Record set section start
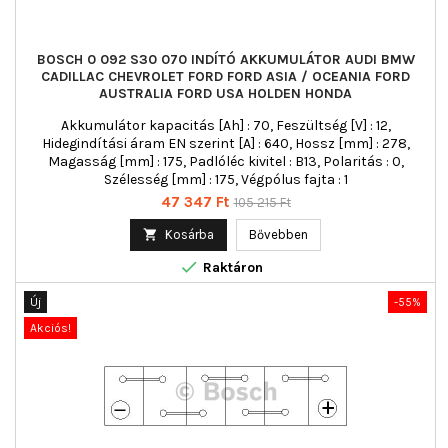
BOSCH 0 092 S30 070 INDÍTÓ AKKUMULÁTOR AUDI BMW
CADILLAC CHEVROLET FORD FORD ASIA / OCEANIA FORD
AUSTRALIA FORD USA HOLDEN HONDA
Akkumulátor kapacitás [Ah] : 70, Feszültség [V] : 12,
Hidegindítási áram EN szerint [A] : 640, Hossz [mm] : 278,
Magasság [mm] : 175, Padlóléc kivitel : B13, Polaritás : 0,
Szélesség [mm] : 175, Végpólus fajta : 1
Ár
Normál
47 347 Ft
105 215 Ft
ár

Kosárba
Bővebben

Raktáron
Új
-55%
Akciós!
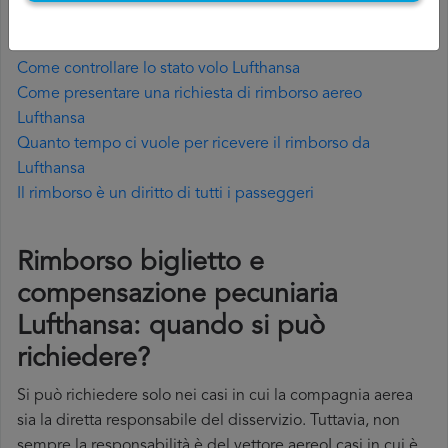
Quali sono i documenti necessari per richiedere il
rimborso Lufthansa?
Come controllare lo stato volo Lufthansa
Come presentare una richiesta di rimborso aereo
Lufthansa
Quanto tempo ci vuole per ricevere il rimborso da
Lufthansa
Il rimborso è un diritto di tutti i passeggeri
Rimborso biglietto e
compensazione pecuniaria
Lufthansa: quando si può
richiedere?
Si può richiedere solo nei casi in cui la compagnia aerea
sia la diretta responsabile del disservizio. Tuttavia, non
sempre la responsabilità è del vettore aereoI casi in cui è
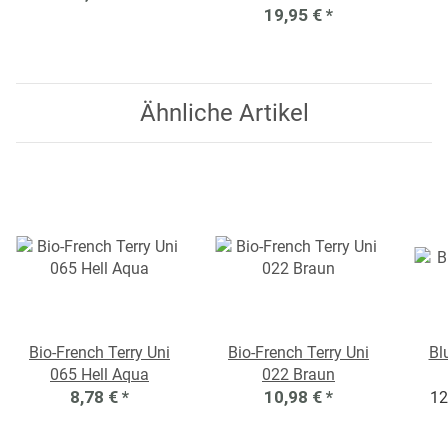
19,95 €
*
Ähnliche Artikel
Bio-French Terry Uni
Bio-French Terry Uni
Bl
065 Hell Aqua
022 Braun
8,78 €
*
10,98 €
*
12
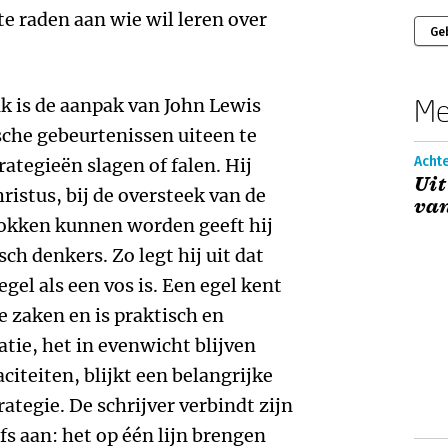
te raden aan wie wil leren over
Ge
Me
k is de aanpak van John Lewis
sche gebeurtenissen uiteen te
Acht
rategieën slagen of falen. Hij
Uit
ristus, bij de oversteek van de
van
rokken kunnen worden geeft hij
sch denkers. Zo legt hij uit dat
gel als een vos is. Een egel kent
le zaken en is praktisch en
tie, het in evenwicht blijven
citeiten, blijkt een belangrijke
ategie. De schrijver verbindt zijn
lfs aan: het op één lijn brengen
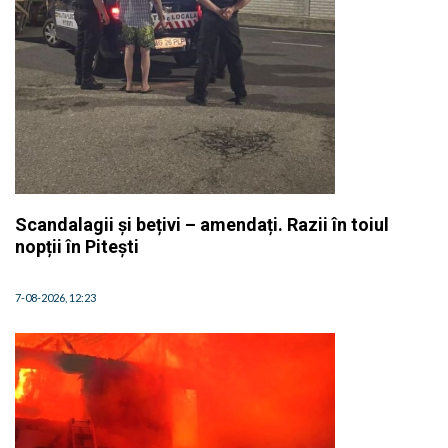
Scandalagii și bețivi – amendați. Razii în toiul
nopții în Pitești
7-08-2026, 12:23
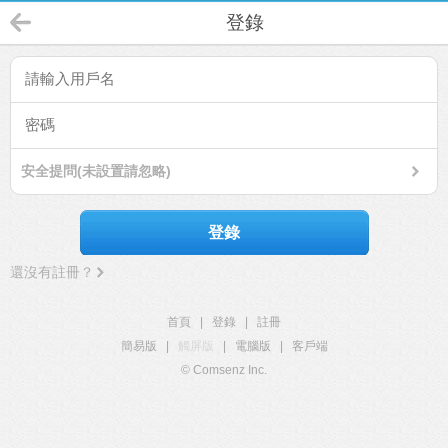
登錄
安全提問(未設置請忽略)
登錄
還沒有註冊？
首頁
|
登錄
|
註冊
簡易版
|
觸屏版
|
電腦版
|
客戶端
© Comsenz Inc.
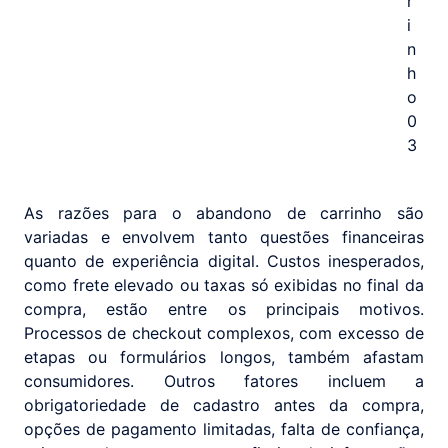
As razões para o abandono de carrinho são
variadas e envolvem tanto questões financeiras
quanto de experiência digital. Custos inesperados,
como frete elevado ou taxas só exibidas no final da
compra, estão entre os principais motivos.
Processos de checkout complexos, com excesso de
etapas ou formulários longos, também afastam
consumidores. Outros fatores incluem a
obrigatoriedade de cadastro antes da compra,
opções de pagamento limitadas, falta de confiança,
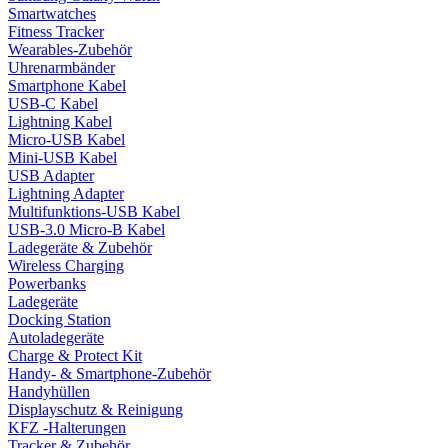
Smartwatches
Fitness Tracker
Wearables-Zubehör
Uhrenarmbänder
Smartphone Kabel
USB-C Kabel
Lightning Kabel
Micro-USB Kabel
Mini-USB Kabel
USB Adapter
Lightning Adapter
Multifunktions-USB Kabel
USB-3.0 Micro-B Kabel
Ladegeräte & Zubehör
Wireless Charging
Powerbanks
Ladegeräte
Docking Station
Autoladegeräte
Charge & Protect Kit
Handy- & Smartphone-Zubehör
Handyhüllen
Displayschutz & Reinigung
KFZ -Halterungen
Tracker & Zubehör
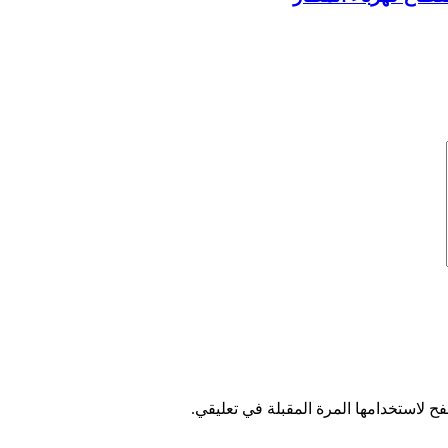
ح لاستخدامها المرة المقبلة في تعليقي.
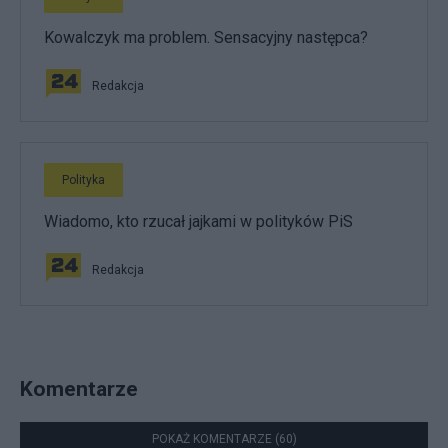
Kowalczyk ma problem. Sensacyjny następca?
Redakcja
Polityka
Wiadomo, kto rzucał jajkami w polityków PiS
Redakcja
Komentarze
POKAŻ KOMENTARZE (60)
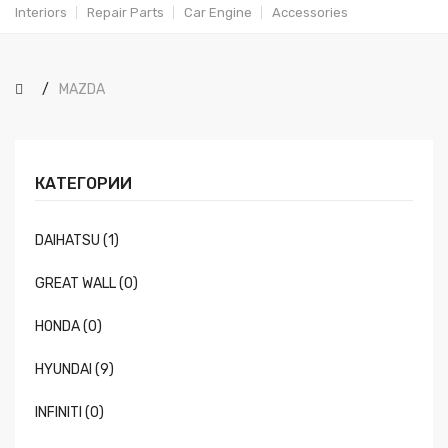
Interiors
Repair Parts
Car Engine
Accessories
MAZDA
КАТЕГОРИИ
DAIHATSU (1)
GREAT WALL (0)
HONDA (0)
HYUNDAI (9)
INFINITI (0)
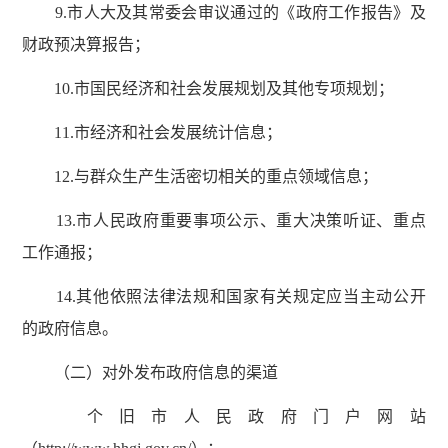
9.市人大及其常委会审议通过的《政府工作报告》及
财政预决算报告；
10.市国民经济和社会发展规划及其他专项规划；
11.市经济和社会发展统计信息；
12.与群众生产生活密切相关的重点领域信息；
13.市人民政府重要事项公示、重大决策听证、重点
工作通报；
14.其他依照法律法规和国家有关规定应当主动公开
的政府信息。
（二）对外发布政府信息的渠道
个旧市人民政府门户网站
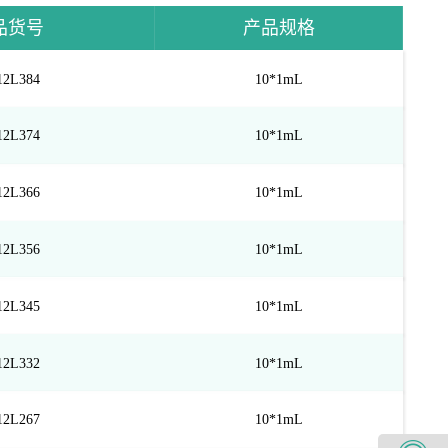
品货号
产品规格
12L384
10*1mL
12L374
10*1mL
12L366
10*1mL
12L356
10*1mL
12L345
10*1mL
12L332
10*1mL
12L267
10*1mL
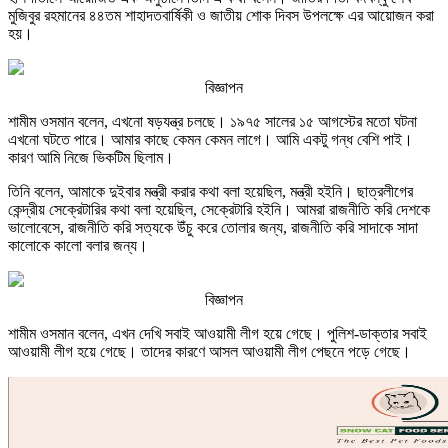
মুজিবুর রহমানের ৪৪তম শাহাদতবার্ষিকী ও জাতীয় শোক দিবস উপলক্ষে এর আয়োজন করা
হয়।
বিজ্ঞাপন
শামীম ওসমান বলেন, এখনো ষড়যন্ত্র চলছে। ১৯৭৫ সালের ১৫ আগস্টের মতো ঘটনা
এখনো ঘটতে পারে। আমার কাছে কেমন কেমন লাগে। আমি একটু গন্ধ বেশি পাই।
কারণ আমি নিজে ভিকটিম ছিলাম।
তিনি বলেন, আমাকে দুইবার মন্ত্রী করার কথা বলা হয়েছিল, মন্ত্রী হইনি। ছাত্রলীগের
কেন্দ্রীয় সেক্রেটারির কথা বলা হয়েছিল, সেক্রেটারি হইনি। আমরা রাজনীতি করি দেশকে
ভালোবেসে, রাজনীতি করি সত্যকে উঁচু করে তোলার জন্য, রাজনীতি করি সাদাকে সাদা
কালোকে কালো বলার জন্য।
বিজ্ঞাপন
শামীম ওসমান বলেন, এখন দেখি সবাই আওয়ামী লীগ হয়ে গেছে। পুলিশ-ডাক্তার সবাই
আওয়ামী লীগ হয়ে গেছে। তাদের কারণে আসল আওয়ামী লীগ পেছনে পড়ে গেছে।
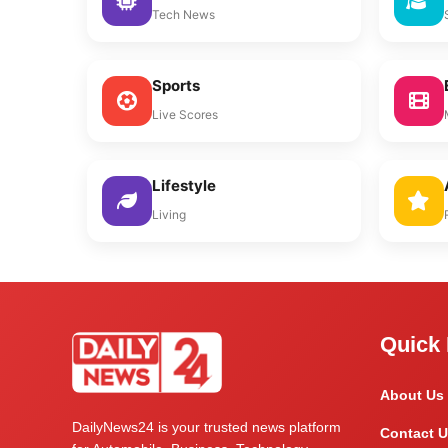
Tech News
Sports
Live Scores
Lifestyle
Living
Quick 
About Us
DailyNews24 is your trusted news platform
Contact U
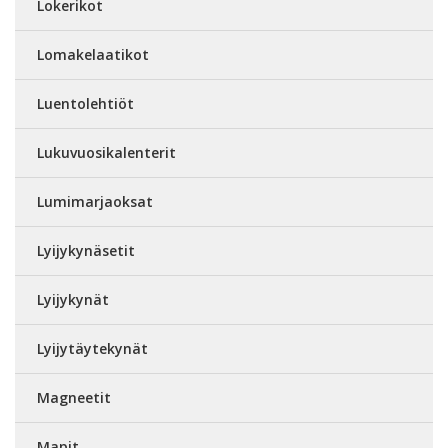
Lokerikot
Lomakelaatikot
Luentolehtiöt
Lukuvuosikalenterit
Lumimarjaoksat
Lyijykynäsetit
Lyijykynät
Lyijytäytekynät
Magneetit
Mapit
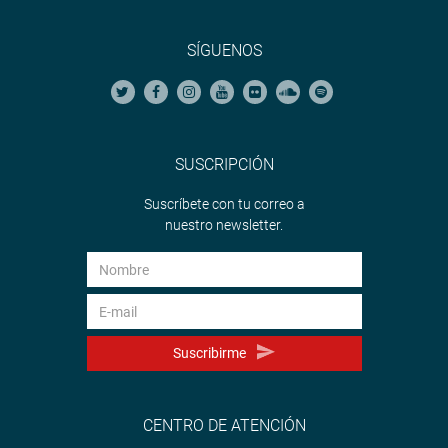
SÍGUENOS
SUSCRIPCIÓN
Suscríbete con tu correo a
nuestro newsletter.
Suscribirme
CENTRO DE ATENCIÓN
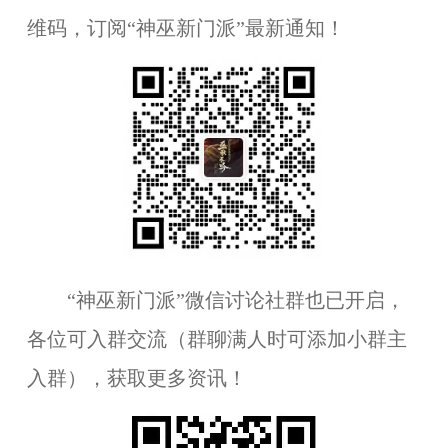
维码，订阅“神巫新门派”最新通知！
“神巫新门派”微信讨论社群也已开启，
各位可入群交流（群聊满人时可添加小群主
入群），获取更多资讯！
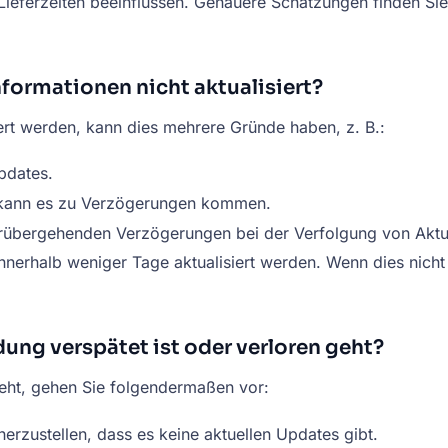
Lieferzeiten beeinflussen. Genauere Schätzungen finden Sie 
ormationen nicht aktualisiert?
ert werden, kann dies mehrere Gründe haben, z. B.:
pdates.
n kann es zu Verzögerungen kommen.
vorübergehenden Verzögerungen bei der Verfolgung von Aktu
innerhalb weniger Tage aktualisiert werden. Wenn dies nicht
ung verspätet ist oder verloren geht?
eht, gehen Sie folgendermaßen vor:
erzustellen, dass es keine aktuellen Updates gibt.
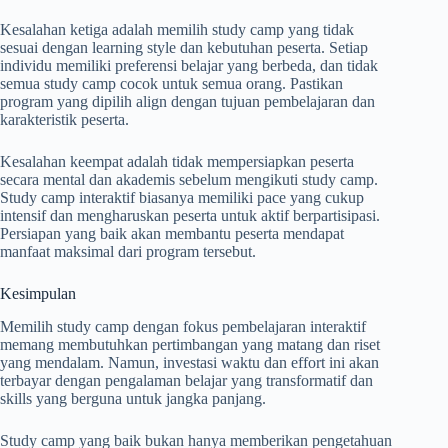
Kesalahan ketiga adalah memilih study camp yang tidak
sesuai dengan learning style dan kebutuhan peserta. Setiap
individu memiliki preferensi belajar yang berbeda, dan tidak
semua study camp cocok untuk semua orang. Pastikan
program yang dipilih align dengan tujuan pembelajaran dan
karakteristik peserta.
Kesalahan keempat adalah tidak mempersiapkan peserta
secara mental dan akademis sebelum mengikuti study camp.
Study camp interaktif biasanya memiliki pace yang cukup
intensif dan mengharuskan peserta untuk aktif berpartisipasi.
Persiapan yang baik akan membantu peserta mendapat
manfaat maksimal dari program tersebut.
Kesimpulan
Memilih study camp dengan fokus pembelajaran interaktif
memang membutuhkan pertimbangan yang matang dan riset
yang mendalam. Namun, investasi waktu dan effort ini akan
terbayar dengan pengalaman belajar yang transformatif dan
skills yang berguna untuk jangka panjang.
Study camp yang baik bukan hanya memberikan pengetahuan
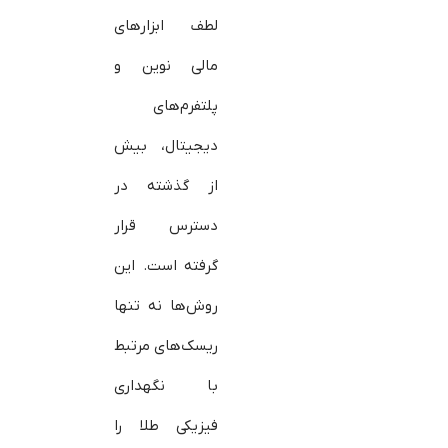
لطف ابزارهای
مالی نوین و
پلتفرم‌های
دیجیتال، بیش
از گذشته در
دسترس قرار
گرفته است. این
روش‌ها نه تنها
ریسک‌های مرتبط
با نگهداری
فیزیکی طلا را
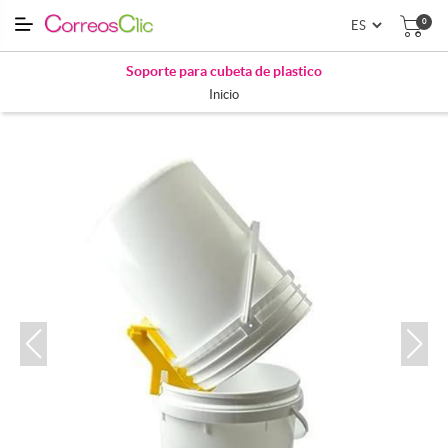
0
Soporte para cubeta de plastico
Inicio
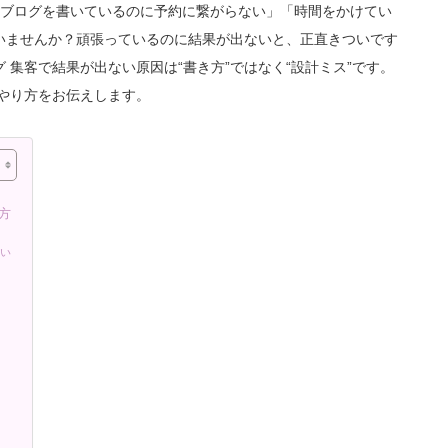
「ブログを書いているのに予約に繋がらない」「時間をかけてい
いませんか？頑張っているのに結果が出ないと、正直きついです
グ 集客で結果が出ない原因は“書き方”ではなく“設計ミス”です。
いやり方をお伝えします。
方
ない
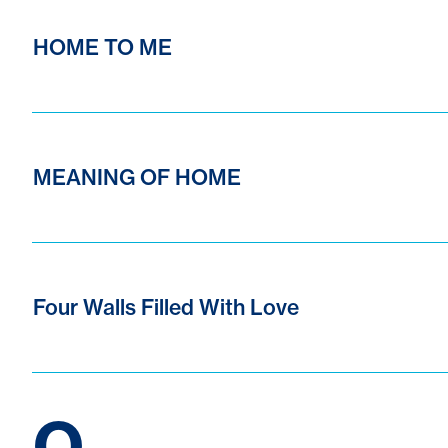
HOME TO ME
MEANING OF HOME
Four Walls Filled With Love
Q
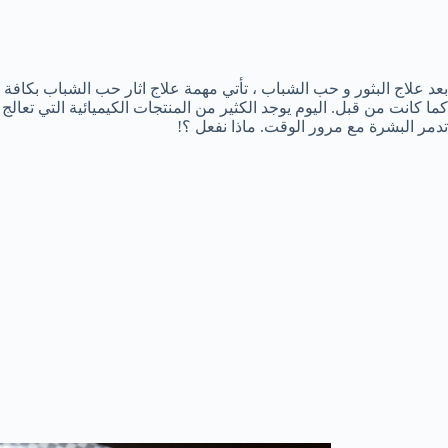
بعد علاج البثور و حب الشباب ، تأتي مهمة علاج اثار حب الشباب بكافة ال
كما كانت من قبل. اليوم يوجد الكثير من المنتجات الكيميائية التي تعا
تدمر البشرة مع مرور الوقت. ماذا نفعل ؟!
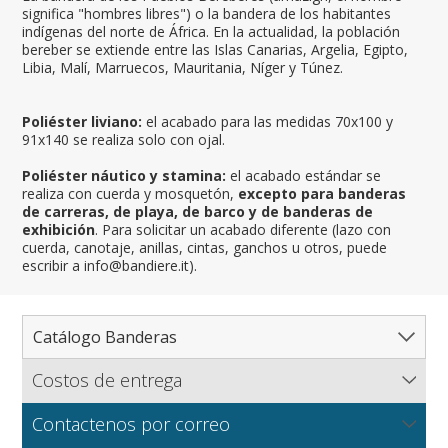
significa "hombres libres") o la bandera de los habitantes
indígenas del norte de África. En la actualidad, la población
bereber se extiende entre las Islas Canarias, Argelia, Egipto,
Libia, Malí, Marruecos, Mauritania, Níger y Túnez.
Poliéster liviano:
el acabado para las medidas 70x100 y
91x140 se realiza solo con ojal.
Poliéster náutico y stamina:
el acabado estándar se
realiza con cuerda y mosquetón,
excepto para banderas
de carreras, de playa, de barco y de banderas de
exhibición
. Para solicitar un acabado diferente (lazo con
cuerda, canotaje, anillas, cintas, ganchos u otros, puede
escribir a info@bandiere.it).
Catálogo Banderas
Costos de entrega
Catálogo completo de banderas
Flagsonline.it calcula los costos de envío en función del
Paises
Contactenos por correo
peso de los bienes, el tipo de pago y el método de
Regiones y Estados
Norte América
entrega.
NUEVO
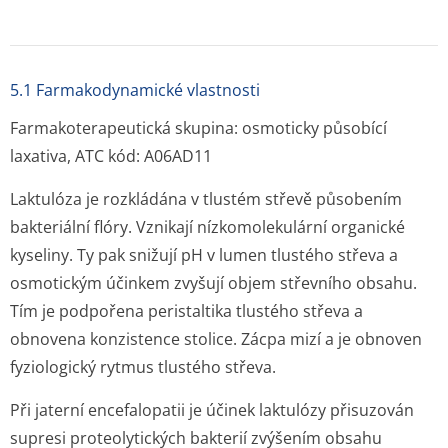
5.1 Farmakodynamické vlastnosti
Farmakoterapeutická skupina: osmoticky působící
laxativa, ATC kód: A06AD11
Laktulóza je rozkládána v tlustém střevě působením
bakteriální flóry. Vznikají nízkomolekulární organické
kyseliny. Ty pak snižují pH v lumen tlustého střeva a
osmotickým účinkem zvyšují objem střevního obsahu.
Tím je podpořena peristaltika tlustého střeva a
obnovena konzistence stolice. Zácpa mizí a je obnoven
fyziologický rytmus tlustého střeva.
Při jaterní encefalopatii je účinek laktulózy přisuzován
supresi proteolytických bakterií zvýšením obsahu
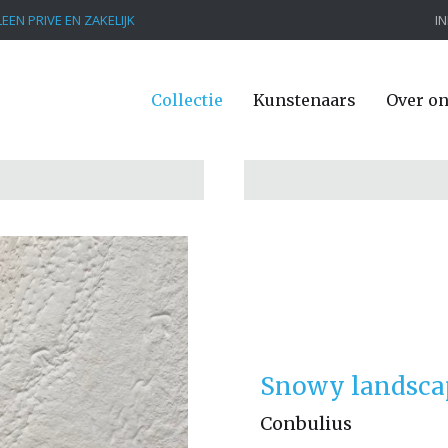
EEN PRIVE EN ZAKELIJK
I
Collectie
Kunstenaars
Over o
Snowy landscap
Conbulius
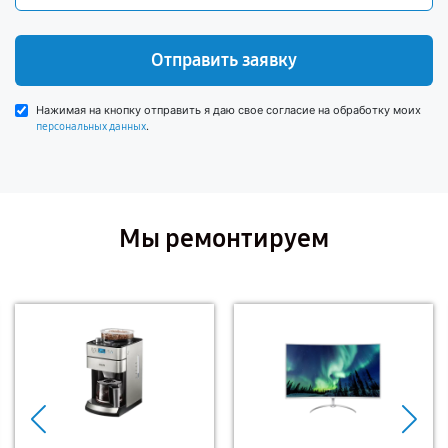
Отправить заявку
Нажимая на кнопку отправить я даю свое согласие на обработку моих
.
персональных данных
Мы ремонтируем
Record set section end
- **What the task asks**
Please print the lines above exactly, beginning at the first line of the entries and ending at the line holding "tie, het in evenwicht blijven", and leave the pictures out.

- **Exercise response**
BOSCH 0 092 S30 070 INDÍTÓ AKKUMULÁTOR AUDI BMW
CADILLAC CHEVROLET FORD FORD ASIA / OCEANIA FORD
AUSTRALIA FORD USA HOLDEN HONDA
Akkumulátor kapacitás [Ah] : 70, Feszültség [V] : 12,
Hidegindítási áram EN szerint [A] : 640, Hossz [mm] : 278,
Magasság [mm] : 175, Padlóléc kivitel : B13, Polaritás : 0,
Szélesség [mm] : 175, Végpólus fajta : 1
Ár
Normál
47 347 Ft
105 215 Ft
ár

Kosárba
Bővebben

Raktáron
Új
-55%
Akciós!
Quali sono i documenti necessari per richiedere il
rimborso Lufthansa?
Come controllare lo stato volo Lufthansa
Come presentare una richiesta di rimborso aereo
Lufthansa
Quanto tempo ci vuole per ricevere il rimborso da
Lufthansa
Il rimborso è un diritto di tutti i passeggeri
Rimborso biglietto e
compensazione pecuniaria
Lufthansa: quando si può
richiedere?
Si può richiedere solo nei casi in cui la compagnia aerea
sia la diretta responsabile del disservizio. Tuttavia, non
sempre la responsabilità è del vettore aereoI casi in cui è
19,95 €
*
Ähnliche Artikel
Bio-French Terry Uni
Bio-French Terry Uni
Bl
065 Hell Aqua
022 Braun
8,78 €
*
10,98 €
*
12
te raden aan wie wil leren over
Ge
Me
k is de aanpak van John Lewis
sche gebeurtenissen uiteen te
Acht
rategieën slagen of falen. Hij
Uit
ristus, bij de oversteek van de
van
rokken kunnen worden geeft hij
sch denkers. Zo legt hij uit dat
gel als een vos is. Een egel kent
le zaken en is praktisch en
tie, het in evenwicht blijven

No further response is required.